Booleans that use memory efficiently
In C, it is customary to use integers to store boolean values (no "real" boolean datatype exists), where 0 is false and everything else is true. So, as an example, 00000000 00000000 00000000 00000000
is false, and e.g. 00000000 00000000 00000000 00000001
is true. What do we do with the other 31 bits or the other 96.875% of the 4 bytes? Umm... nothing, actually. Using a char
would be a bit better (24 bits better, actually), wasting "only" 7 out of 8 bits (87.5%). That is still not very good, one char
has enough room for 8, not 1, boolean values. While this doesn't matter that much on modern home computers, on some embedded computers this is the difference between success and failure; a considerable difference. What we are going to do is to have a char
variable, and then we will add functions allowing us to easily use that single variable as if it was 8 different boolean values.
We will use a typedef
to create our boolean variable (which is just a char
in disguise):
typedef char bool;
You can change this to something else than a char
to allow for more values than 8.
We will also define macros for TRUE
and FALSE
:
#define TRUE 1
#define FALSE 0
Our boolean will act like an array, to some extent.
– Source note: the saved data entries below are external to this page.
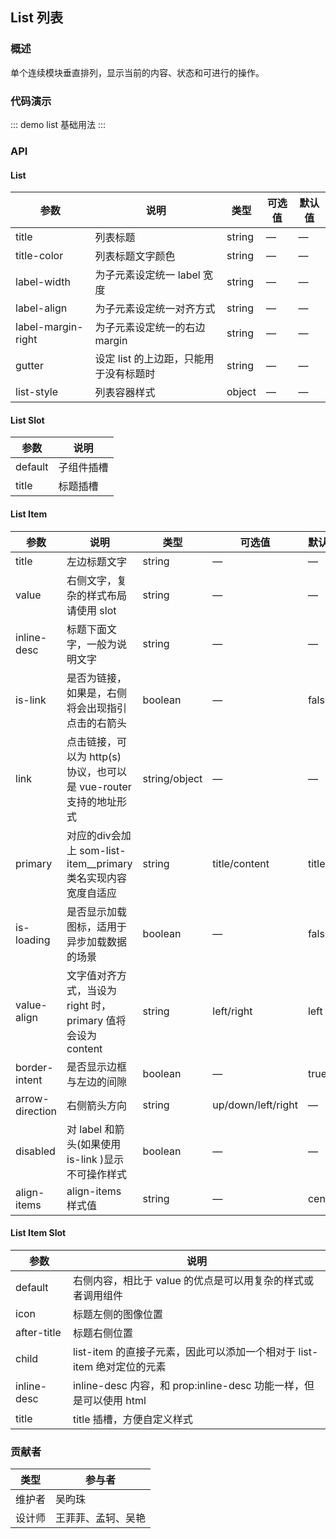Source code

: ## List 列表

### 概述

单个连续模块垂直排列，显示当前的内容、状态和可进行的操作。

### 代码演示

::: demo list
基础用法
:::

### API

#### List
| 参数      | 说明          | 类型      | 可选值                           | 默认值  |
|---------- |-------------- |---------- |--------------------------------  |-------- |
| title | 列表标题 | string | — | — |
| title-color | 列表标题文字颜色 | string | — | — |
| label-width | 为子元素设定统一 label 宽度 | string | — | — |
| label-align | 为子元素设定统一对齐方式 | string | — | — |
| label-margin-right | 为子元素设定统一的右边 margin | string | — | — |
| gutter | 设定 list 的上边距，只能用于没有标题时 | string | — | — |
| list-style | 列表容器样式 | object | — | — |

#### List Slot
| 参数 | 说明          |
|---------- |-------------- |
| default | 子组件插槽 |
| title | 标题插槽 |

#### List Item
| 参数      | 说明          | 类型      | 可选值                           | 默认值  |
|---------- |-------------- |---------- |--------------------------------  |-------- |
| title | 左边标题文字 | string | — | — |
| value | 右侧文字，复杂的样式布局请使用 slot | string | — | — |
| inline-desc | 标题下面文字，一般为说明文字 | string | — | — |
| is-link | 是否为链接，如果是，右侧将会出现指引点击的右箭头 | boolean | — | false |
| link | 点击链接，可以为 http(s) 协议，也可以是 vue-router 支持的地址形式 | string/object | — | — |
| primary | 对应的div会加上 som-list-item__primary 类名实现内容宽度自适应 | string | title/content | title |
| is-loading | 是否显示加载图标，适用于异步加载数据的场景 | boolean | — | false |
| value-align | 文字值对齐方式，当设为 right 时，primary 值将会设为 content | string | left/right | left |
| border-intent | 是否显示边框与左边的间隙 | boolean | — | true |
| arrow-direction | 右侧箭头方向 | string | up/down/left/right | — |
| disabled | 对 label 和箭头(如果使用 is-link )显示不可操作样式 | boolean | — | — |
| align-items | align-items 样式值 | string | — | center |

#### List Item Slot
| 参数 | 说明          |
|---------- |-------------- |
| default | 右侧内容，相比于 value 的优点是可以用复杂的样式或者调用组件 |
| icon | 标题左侧的图像位置 |
| after-title | 标题右侧位置 |
| child | list-item 的直接子元素，因此可以添加一个相对于 list-item 绝对定位的元素 |
| inline-desc | inline-desc 内容，和 prop:inline-desc 功能一样，但是可以使用 html |
| title | title 插槽，方便自定义样式 |

### 贡献者
| 类型       | 参与者                          |
|---------- |--------------------------------  |
| 维护者 | 吴昀珠 |
| 设计师 | 王菲菲、孟轲、吴艳 |

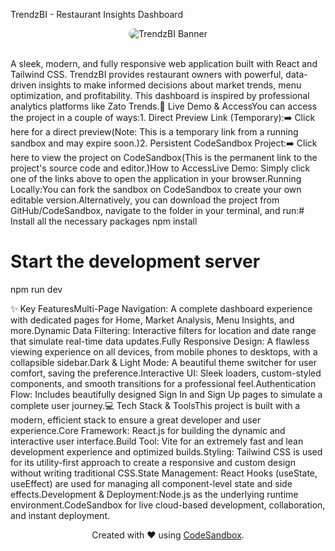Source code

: TrendzBI - Restaurant Insights Dashboard<br/><p align="center"><img src="https://www.google.com/search?q=https://placehold.co/800x450/115e59/f0fdfa%3Ftext%3DTrendzBI" alt="TrendzBI Banner" style="border-radius: 12px;"/></p><br/>A sleek, modern, and fully responsive web application built with React and Tailwind CSS. TrendzBI provides restaurant owners with powerful, data-driven insights to make informed decisions about market trends, menu optimization, and profitability. This dashboard is inspired by professional analytics platforms like Zato Trends.🚀 Live Demo & AccessYou can access the project in a couple of ways:1. Direct Preview Link (Temporary):➡️ Click here for a direct preview(Note: This is a temporary link from a running sandbox and may expire soon.)2. Persistent CodeSandbox Project:➡️ Click here to view the project on CodeSandbox(This is the permanent link to the project's source code and editor.)How to AccessLive Demo: Simply click one of the links above to open the application in your browser.Running Locally:You can fork the sandbox on CodeSandbox to create your own editable version.Alternatively, you can download the project from GitHub/CodeSandbox, navigate to the folder in your terminal, and run:# Install all the necessary packages
npm install

# Start the development server
npm run dev

✨ Key FeaturesMulti-Page Navigation: A complete dashboard experience with dedicated pages for Home, Market Analysis, Menu Insights, and more.Dynamic Data Filtering: Interactive filters for location and date range that simulate real-time data updates.Fully Responsive Design: A flawless viewing experience on all devices, from mobile phones to desktops, with a collapsible sidebar.Dark & Light Mode: A beautiful theme switcher for user comfort, saving the preference.Interactive UI: Sleek loaders, custom-styled components, and smooth transitions for a professional feel.Authentication Flow: Includes beautifully designed Sign In and Sign Up pages to simulate a complete user journey.💻 Tech Stack & ToolsThis project is built with a modern, efficient stack to ensure a great developer and user experience.Core Framework: React.js for building the dynamic and interactive user interface.Build Tool: Vite for an extremely fast and lean development experience and optimized builds.Styling: Tailwind CSS is used for its utility-first approach to create a responsive and custom design without writing traditional CSS.State Management: React Hooks (useState, useEffect) are used for managing all component-level state and side effects.Development & Deployment:Node.js as the underlying runtime environment.CodeSandbox for live cloud-based development, collaboration, and instant deployment.<p align="center">Created with ❤️ using <a href="https://codesandbox.io/">CodeSandbox</a>.</p>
A simple function to get one individual value would be the following, getBool
, which takes 2 arguments; the variable and an "index":
bool getBool(bool boolean, int index){
return ((boolean >> index) & 1);
}
What this does is basically to shift the value we are interested to the right, and then it uses AND to clear all values but the last, and if any value is left, we will have a 1, which is true, and else, a 0, false.
We will also have a function called setBool
, with 3 arguments, a pointer to the boolean, the "index" of the boolean we want to access and the value we want to set at that position:
void setBool(bool *boolean, int index, bool value){
if(value==0){
*boolean=*boolean & ~(1<<index);
}else{
*boolean=*boolean | (1<<index);
}
}
The following graphic explains line 3:
*boolean=*boolean & ~(1<<index);
--------------------------------
Assume boolean is 01001000
Assume index is 3
00000001 << 3 = 00001000
00001000 NOT = 11110111
01001000 &
11110111
--------
01000000
The following graphic explains line 5:
*boolean=*boolean | (1<<index);
-------------------------------
Assume boolean is 10001100
Assume index is 1
00000001 << 1 = 00000010
10001100 |
00000010
--------
10001110
I apologise if my solution is suboptimal; I'm new to low-level programming. And that was it.